Michael Lasser: Thank you and good luck.

Michael Lasser: Thank you.

Operator: Your next question comes from the line of Brian Nagel from Oppenheimer. Please go ahead. Your line is open.

Brian Nagel: Hi, good morning. So, my first question, with regard to the inventory adjustment you took here in Q2, the outdoor product, so just to understand this clearly, so is that product – the product that you basically wrote down, is that product now sold or were you still anticipating selling that product over the balance of the year? And then I guess the second question there is, we’ve been talking about some weakness in outdoor for a while, but what necessitated the write-down now, or why did you do it now?

Lauren Hobart: Yes, thanks, Brian. So, the product we got aggressive with in Q2 sold very well, and we’ve moved through it such that we don’t have to pack a majority of it away. And we were heading toward a place where we were going to have to do that. So, we’re very, very pleased with how it sold through and moving on. Why go through the product now? There’s seven peak selling weeks in the outdoor category. Obviously, the whole business is a full-year business, but for the subcategories that we’re talking about, there’s seven peak weeks. And so, you have to strike while the iron is hot, and that’s exactly what we decided to do. And again, I am very happy with that decision because it does make our inventory cleaner. We’re down 5% at the end of the year and we don’t have to pack it away.

Brian Nagel: Okay.
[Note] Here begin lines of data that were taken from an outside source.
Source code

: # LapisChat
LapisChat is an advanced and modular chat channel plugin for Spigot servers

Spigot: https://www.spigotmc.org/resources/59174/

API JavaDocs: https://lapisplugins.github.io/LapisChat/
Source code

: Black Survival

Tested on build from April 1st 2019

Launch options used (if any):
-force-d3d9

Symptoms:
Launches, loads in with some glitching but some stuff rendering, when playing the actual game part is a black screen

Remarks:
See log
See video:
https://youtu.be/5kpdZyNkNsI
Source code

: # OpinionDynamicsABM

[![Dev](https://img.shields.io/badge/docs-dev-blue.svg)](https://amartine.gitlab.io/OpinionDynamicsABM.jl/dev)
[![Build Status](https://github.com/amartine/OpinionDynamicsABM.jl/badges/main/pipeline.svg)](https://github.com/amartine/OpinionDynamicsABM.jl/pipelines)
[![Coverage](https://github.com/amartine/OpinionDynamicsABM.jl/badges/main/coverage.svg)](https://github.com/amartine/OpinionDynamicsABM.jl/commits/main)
And then my second question, and it is going to be maybe a little bit bigger picture, but so we’re looking at the release today and you have the inventory issue we just discussed. You have obviously this shrink issue that we’ve been discussing here, which was rather significant. And then you’ve also right-sizing to some extent your labor force. So, there’s a lot here happening in Q2. So, the question I have is, and I get that in your comments, you’re still very upbeat about the longer-term potential for DICK’S and the DICK’S model. But given everything we’re learning today, are you taking a different – or do you have a different perspective on the newer term outlook for DICK’S, the underlying health of this business?

Lauren Hobart: Absolutely not. Absolutely not. No. I would point to, we are doubling our EBT margin. Our sales are 40% higher than they were pre-pandemic. Our EPS is three times what it was. We have a shrink issue and we cleaned up some outdoor inventory. We are completely confident in the future, short-term and long-term of our business.

Brian Nagel: Got it. I appreciate the color. Thanks.

Operator: Your next question comes from the line of Paul Lejuez from Citi. Please go ahead. Your line is open.